### Text segment
Yale University Library, MS Osborn b 327 (Yo27)

A collection of satirical verse of ca. 1680 with some slightly earlier items. Octavo 172 x 107 mm. Contemporary binding. Armorial bookplate inside front board: `The Rt Honble. John Ld. Brownloe, Baron Charleville & Viscount Tyrconnel in the Kingdom of Ireland’. On the recto of flyleaf a second bookplate: `Belton House’; verso blank. On the next leaf `A collection of verses’ followed by index (recto and verso). Foliation begins on the next leaf. <Note relationship with LIa4 : both the number of works in common and the variants in first lines. Both were owned by Brownloe>

Hold fast thy sword and sceptre Charles Yo27*1 (f. 1r)
And raising civil war
<[no title] [fol. 1v is blank]>

What the devil ails our parliament Yo27*2 (f. 2r-v)
Of Thomas Earl of Danby
<A ballat on Thomas Earl of Danby>

A butcher’s son judge capital Yo27*3 (f. 3r-v)
And so like a knave let us leave him
<Verses on L[or]d C[hief] J[ustice] [S] Croggs An: 1679 [`feb: ye 21. an: 1679′]>

You good men of Middlesex countrymen dear Yo27*4 (f. 4r-v)
With thy own Bro Puds [sic] and burglaring fellows
<Peyton’s Fate to the [tune] of Youth youth [a second, neater (and familiar!) hand takes over from l. 7] [`November ye 13th. 1679′]>

How dull and how insensible a beast Yo27*5 (ff. 5r-9r)
Learn to write well or not to write at all
<An Essay upon satyr 3 [original numbering]>

Nothing thou older brother even to shade Yo27*6 (ff. 9v-10r)
Flow swiftly into thee and in thee ever end
<4 Upon Nothing [`Rotchester’]>

I sing the funeral of an earl’s grandmother Yo27*7 (ff. 10v-11r)
While the power is in French brandy
<5 An elegy [spelt `Ellogy’ (pun on Ellen/Nell)] upon old Madam Gwinn [NB every 4th line ends with `brandy’ – same method as Bucks’ `What the devil…’]>

As Colon drove his sheep along Yo27*8 (ff. 11v-13r)
Blither girls than any there
<6 A satyr on women about town [spelt `Colen]>

Must I with patience ever silent sit Yo27*9 (ff. 13v-14r)

(Dataset entries)
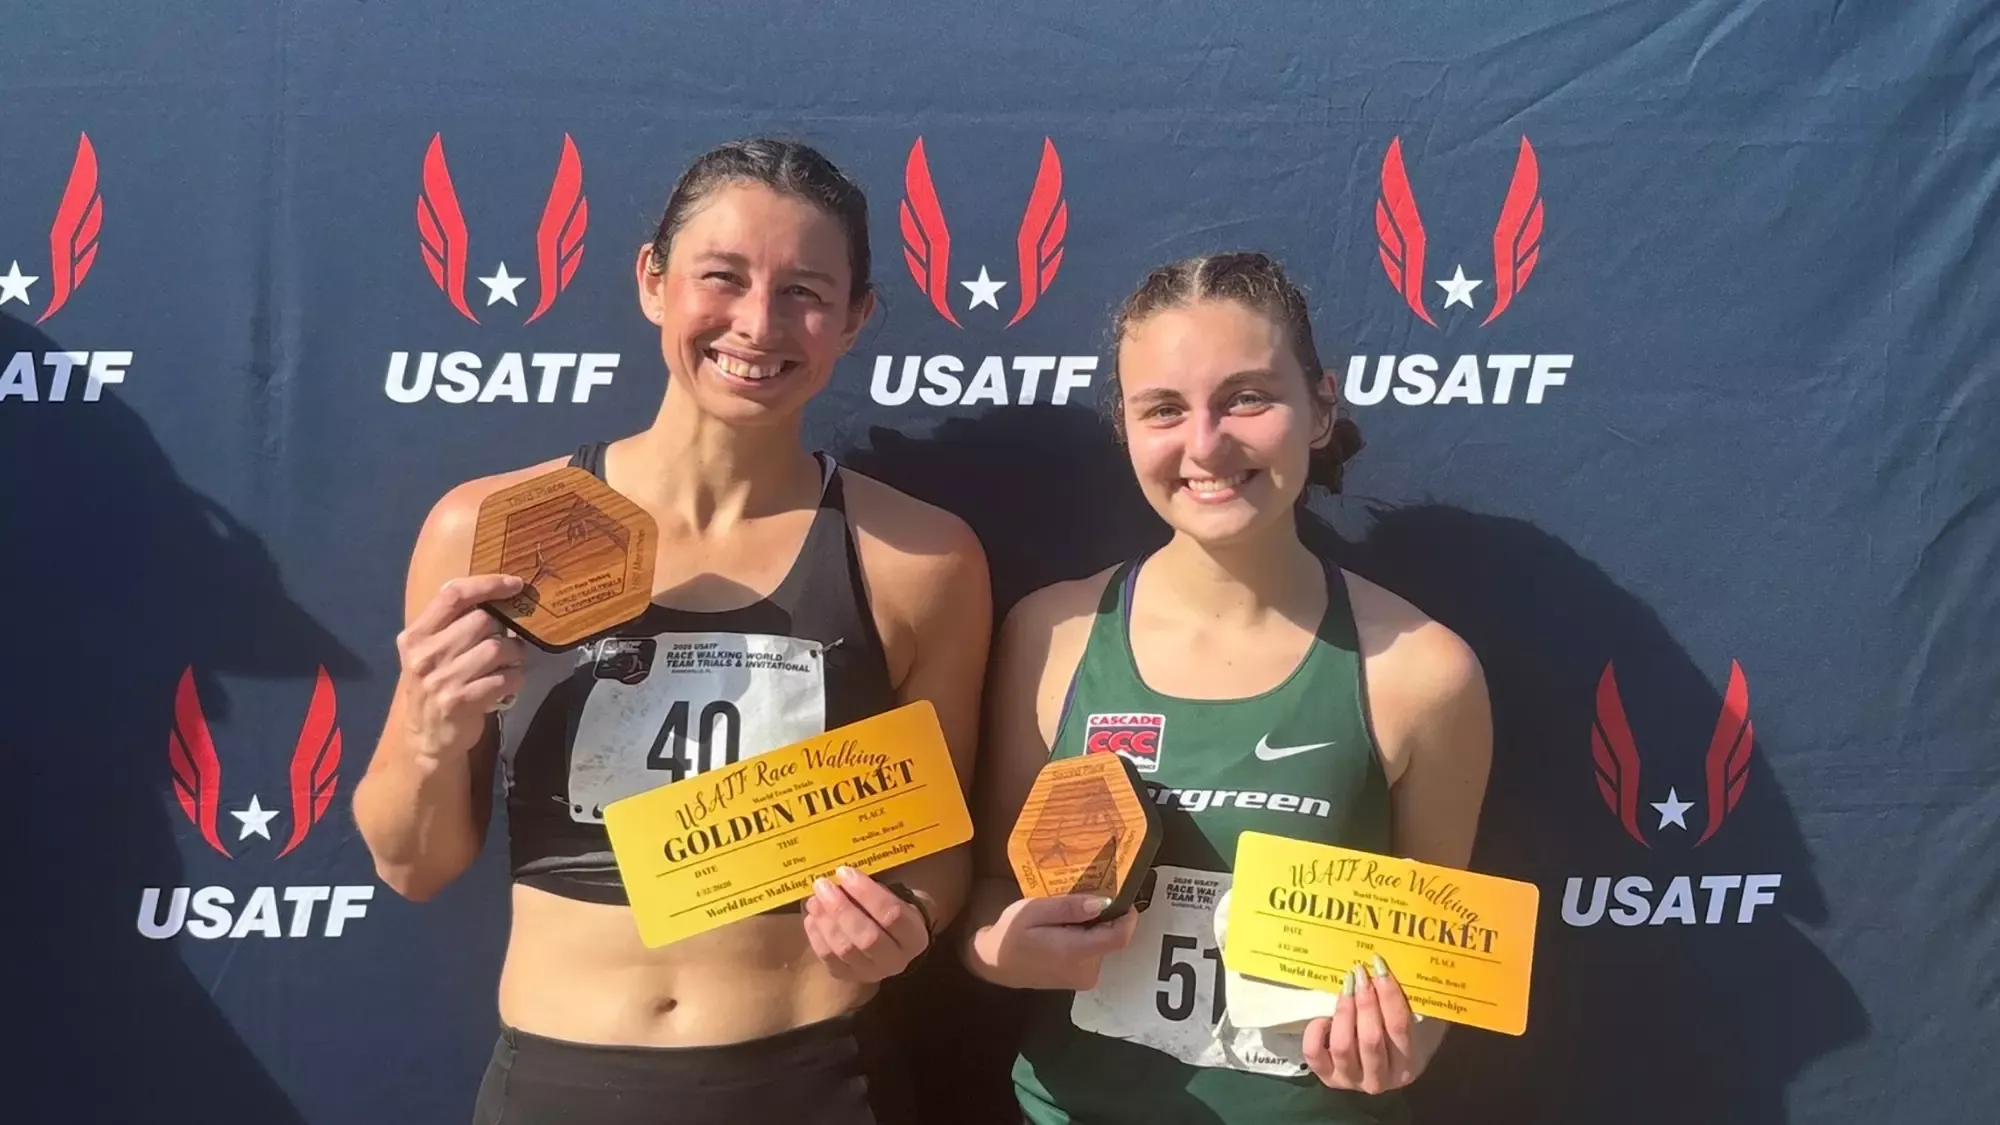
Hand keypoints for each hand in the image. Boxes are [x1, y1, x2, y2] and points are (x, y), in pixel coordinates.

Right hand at [394, 574, 528, 759]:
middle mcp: (424, 655)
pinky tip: (509, 683)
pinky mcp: (459, 701)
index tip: (515, 584)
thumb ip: (452, 624)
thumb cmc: (434, 688)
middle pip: (481, 620)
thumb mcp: (430, 653)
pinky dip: (514, 678)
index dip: (487, 584)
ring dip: (513, 655)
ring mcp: (441, 679)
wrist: (425, 739)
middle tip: (509, 641)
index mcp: (416, 636)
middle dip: (505, 629)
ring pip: (497, 648)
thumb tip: (497, 595)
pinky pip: (503, 678)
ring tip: (509, 663)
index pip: (453, 595)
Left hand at [802, 867, 932, 982]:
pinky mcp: (849, 977)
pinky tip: (811, 917)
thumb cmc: (894, 907)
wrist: (893, 939)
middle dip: (841, 909)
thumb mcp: (897, 894)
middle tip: (823, 886)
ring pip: (846, 950)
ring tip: (814, 899)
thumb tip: (845, 874)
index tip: (844, 872)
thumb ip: (877, 887)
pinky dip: (817, 937)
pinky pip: (829, 960)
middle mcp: (897, 960)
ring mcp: (872, 973)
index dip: (866, 893)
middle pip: (867, 937)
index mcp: (915, 936)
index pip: (891, 914)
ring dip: (826, 922)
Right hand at [970, 892, 1139, 990]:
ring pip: (1103, 944)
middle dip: (1104, 917)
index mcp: (1075, 953)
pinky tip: (1066, 928)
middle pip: (1112, 938)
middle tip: (1085, 898)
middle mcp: (1085, 971)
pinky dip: (1086, 938)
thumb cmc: (1010, 934)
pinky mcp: (1080, 980)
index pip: (1119, 937)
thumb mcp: (1033, 910)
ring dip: (1094, 927)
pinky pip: (1093, 953)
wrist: (994, 964)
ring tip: (1069, 914)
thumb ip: (1068, 908)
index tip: (1124, 897)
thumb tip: (1102, 903)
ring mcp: (1083, 978)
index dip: (1128, 917)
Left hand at [1304, 954, 1432, 1094]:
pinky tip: (1324, 1017)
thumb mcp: (1412, 1026)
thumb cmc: (1394, 1039)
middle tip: (1360, 973)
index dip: (1389, 994)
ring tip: (1345, 989)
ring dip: (1344, 1012)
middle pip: (1371, 1038)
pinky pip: (1315, 1053)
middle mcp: (1379, 1080)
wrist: (1376, 1069)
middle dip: (1365, 1001)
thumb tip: (1392, 969)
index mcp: (1407, 1067)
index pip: (1399, 1027)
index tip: (1379, 965)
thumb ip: (1408, 1004)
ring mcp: (1350, 1081)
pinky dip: (1316, 1032)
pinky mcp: (1327, 1077)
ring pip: (1343, 1045)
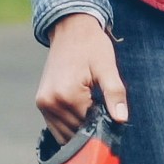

### Task list
a - In the description of Yale manuscript Osborn b 327, what words appear on the second bookplate, on the recto of the flyleaf?
b - Carry the Yale manuscript description onward from its final line.

### Results for the exercise
a - Belton House

b -
Or who’d be safe and senseless as Tom Thynne
<7 Semper ego auditor tantum numquamne reponam>

Here is a house to be let for steward has swore Yo27*10 (f. 14r)
A long time kept it shut up but paid for it at last
<Set over the parliament house 8>

Three Meere squirrels a tyke and a whore Yo27*11 (f. 14r)
Rules all England under a boar
<[no title] [or could be `boor’?]>

Shame of my life disturber of my tomb Yo27*12 (f. 14v)
Like you his angry father [?kicked] him down
<9 The ghost of honest Tom Ross to his pupil James Duke of Monmouth>

Disgraced undone forlorn made Fortune’s sport Yo27*13 (f. 15r)
Next after you by God I will be king
<10 A letter from the Du[ke] of Monmouth to the K[in]g>

Ungrateful boy I will not call thee son Yo27*14 (ff. 15v-16r)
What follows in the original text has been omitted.